Four points emerge. Firstly, while Russian strength in the Pacific shows renewal, it remains inferior to U.S. strength. Secondly, Russia’s close maritime cooperation with China is increasingly problematic for the United States, since Russia and China act as force multipliers for each other in the Indo-Pacific and beyond. Thirdly, Russian fleet activity in the Indo-Pacific is not just a question of Pacific Fleet deployment, but also involves inter-fleet deployments of the Northern, Baltic, and Black Sea Fleets to the Indian Ocean. Fourthly, this works the other way as well, with Pacific Fleet deployments going beyond the Indo-Pacific, not only to the Arctic, but also the Mediterranean, where inter-fleet exercises were carried out in 2013, 2016, and 2022. This may, however, be a sign of weakness, indicating the separate Russian Naval Commands do not have enough forces at their disposal.

Dr. David Scott is an associate member of the Corbett Centre for Maritime Policy Studies. A prolific writer on Indo-Pacific maritime geopolitics, he can be contacted at davidscott366@outlook.com.

Featured image: Russian cruiser RFS Varyag, an Iranian frigate and Chinese Type 052D destroyer Urumqi in the Arabian Sea. (Credit: Navy Lookout)

2 thoughts on “Russian Naval Strategy for the Indo-Pacific”

  1. While a Russian naval presence in the Pacific can not be discounted we should not give it more credence than it deserves.

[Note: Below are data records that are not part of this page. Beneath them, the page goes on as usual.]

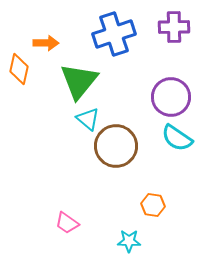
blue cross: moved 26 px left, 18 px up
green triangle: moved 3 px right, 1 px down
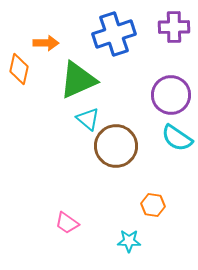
green triangle: moved 1 px left, 1 px up; rotated 27 degrees clockwise
purple circle: moved 2 px up
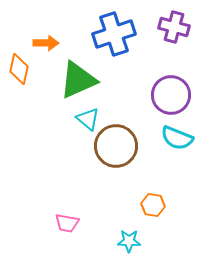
purple cross: rotated 16 degrees clockwise
cyan semicircle: rotated 12 degrees counterclockwise
pink trapezoid: rotated 25 degrees counterclockwise
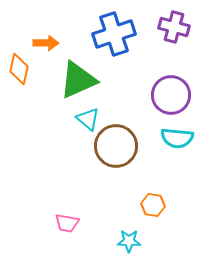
cyan semicircle: rotated 16 degrees counterclockwise
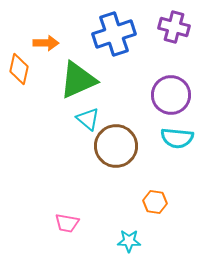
orange hexagon: moved 2 px right, 3 px up
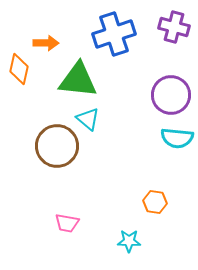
green triangle: rotated 30 degrees clockwise
brown circle: moved 59 px left
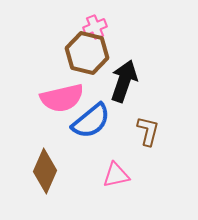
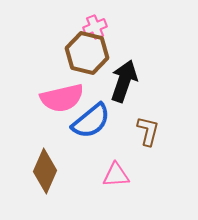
pink triangle: rotated 8 degrees clockwise
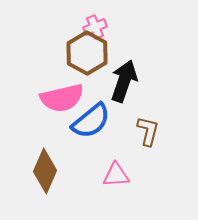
brown hexagon: rotated 15 degrees clockwise
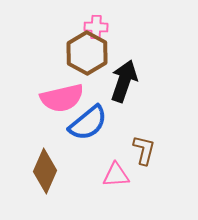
pink cross: moved 1 px right; rotated 25 degrees clockwise
blue semicircle: moved 3 px left, 2 px down
brown L-shape: moved 4 px left, 19 px down
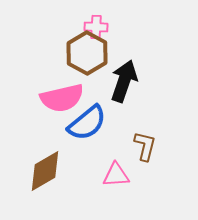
blue semicircle: moved 1 px left
brown L-shape: moved 1 px right, 4 px up
brown diamond: rotated 36 degrees clockwise
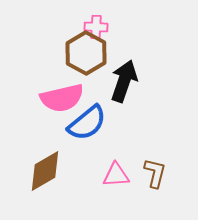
brown hexagon: moved 1 px left
brown L-shape: moved 10 px right, 27 px down
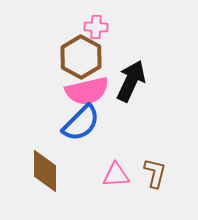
brown hexagon: moved 5 px left, 4 px down
black arrow: moved 7 px right; rotated 6 degrees clockwise
pink semicircle: moved 25 px right, 7 px up
blue semicircle: moved 6 px left; rotated 6 degrees counterclockwise
brown diamond: rotated 60 degrees counterclockwise
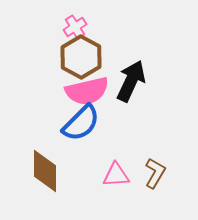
pink cross: moved 21 px left; rotated 35 degrees counterclockwise
brown L-shape: rotated 16 degrees clockwise
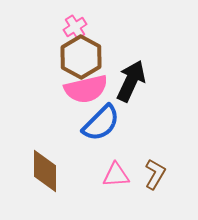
pink semicircle: moved 1 px left, 2 px up
blue semicircle: moved 20 px right
brown L-shape: moved 1 px down
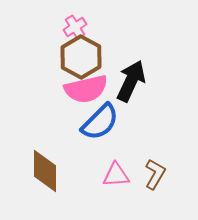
blue semicircle: moved 1 px left, 1 px up
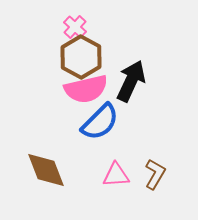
pink cross: rotated 15 degrees counterclockwise
brown diamond: moved 1 px right, 1 px up; rotated 21 degrees counterclockwise
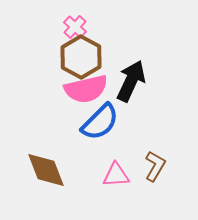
brown L-shape: moved 8 px up
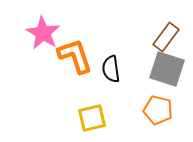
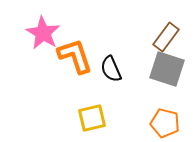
black semicircle: rotated 16 degrees counterclockwise
orange pentagon: moved 7 px right, 13 px down
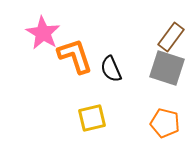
brown rectangle: moved 5 px right
gray square: moved 1 px up
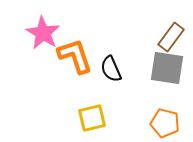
gray square: rotated 9 degrees counterclockwise
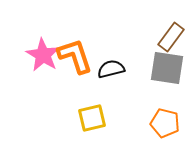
pink star: moved 22 px down
black semicircle: rotated 100 degrees clockwise
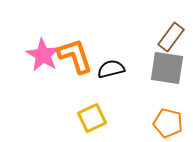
yellow square: rotated 12 degrees counterclockwise
orange pentagon: moved 3 px right
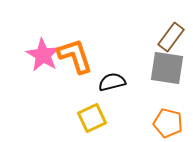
black semicircle: moved 1 px right, 13 px down
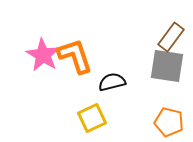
gray square: moved 2 px up
orange pentagon: moved 1 px right, 1 px up
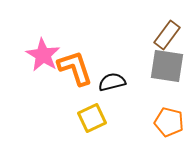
brown rectangle: moved 4 px left, 2 px up
orange L-shape: moved 12 px down
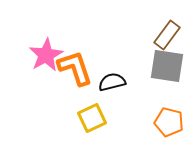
pink star: moved 3 px right; rotated 12 degrees clockwise
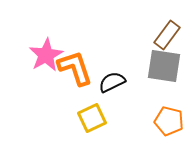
gray square: moved 3 px left
black semicircle: rotated 12 degrees counterclockwise
orange pentagon: moved 1 px up
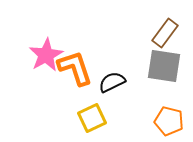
brown rectangle: moved 2 px left, 2 px up
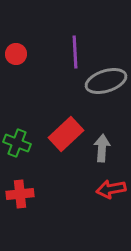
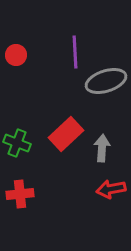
red circle: moved 1 px down
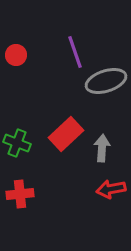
purple line: rotated 16 degrees counterclockwise
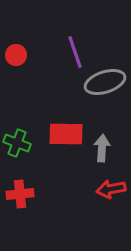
gray ellipse: moved 1 px left, 1 px down
red rectangle: rotated 44 degrees clockwise
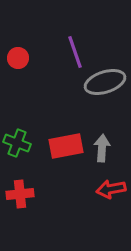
red circle: moved 2 px right, 3 px down
red rectangle: moved 12 px down; rotated 12 degrees counterclockwise
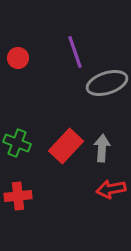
gray ellipse: moved 2 px right, 1 px down
red rectangle: rotated 36 degrees counterclockwise
red cross: moved 2 px left, 2 px down
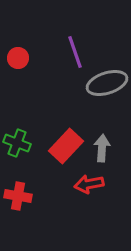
red arrow: moved 22 px left, 5 px up
red cross: rotated 16 degrees clockwise
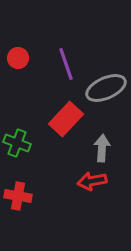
purple line: moved 9 px left, 12 px down
gray ellipse: moved 1 px left, 5 px down; rotated 6 degrees counterclockwise
red rectangle: moved 27 px up
red arrow: moved 3 px right, 3 px up
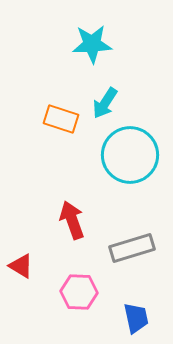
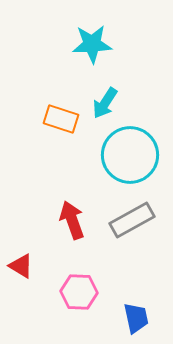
gray rectangle: moved 28 px up; rotated 12 degrees counterclockwise
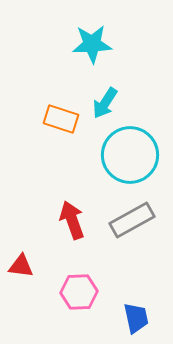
red triangle: rotated 24 degrees counterclockwise
pink hexagon: rotated 6 degrees counterclockwise
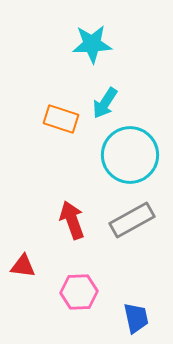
red triangle: moved 2 px right
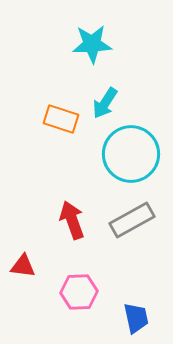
cyan circle: moved 1 px right, 1 px up
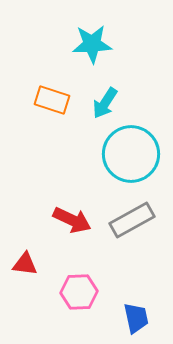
orange rectangle: moved 9 px left, 19 px up
red arrow: rotated 135 degrees clockwise
red triangle: moved 2 px right, 2 px up
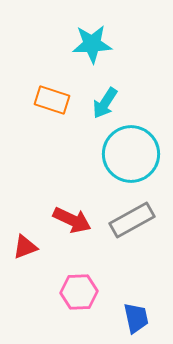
red triangle: moved 17 px up; rotated 28 degrees counterclockwise
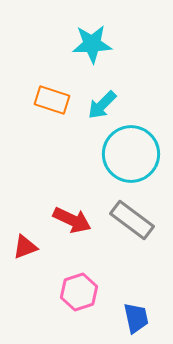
cyan arrow: moved 3 px left, 2 px down; rotated 12 degrees clockwise
gray rectangle: rotated 66 degrees clockwise
pink hexagon: rotated 15 degrees counterclockwise
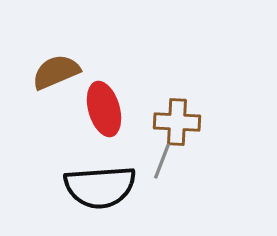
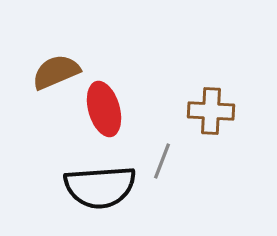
brown cross: moved 34 px right, 11 px up
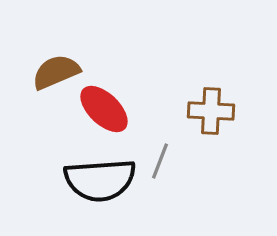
red ellipse: rotated 30 degrees counterclockwise
gray line: moved 2 px left
black semicircle: moved 7 px up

The Russians have recently demonstrated a lack of consciousness regarding the limitation of their assets and it cost them one of only three Slava class Cruisers. The Russians face not just the US, but also Japan and South Korea navies, with the Japanese and South Koreans adding both quality and quantity to their fleets. If there are concerns, it is more on the part of the Russians than the Americans.

    1. Thanks Brian. Indeed so, not only does Russia remain “inferior” to the US Pacific Fleet, but it is faced with S. Korean and Japanese quality naval assets. In addition, unsettlingly for Moscow in the longer-term, it is also being out-shipped by its strategic partner ally China’s shipbuilding acceleration for the Pacific. A strategic partner now, but one where the relationship is sliding to Russia’s disadvantage. Russian naval operations in the Black Sea have been underwhelming.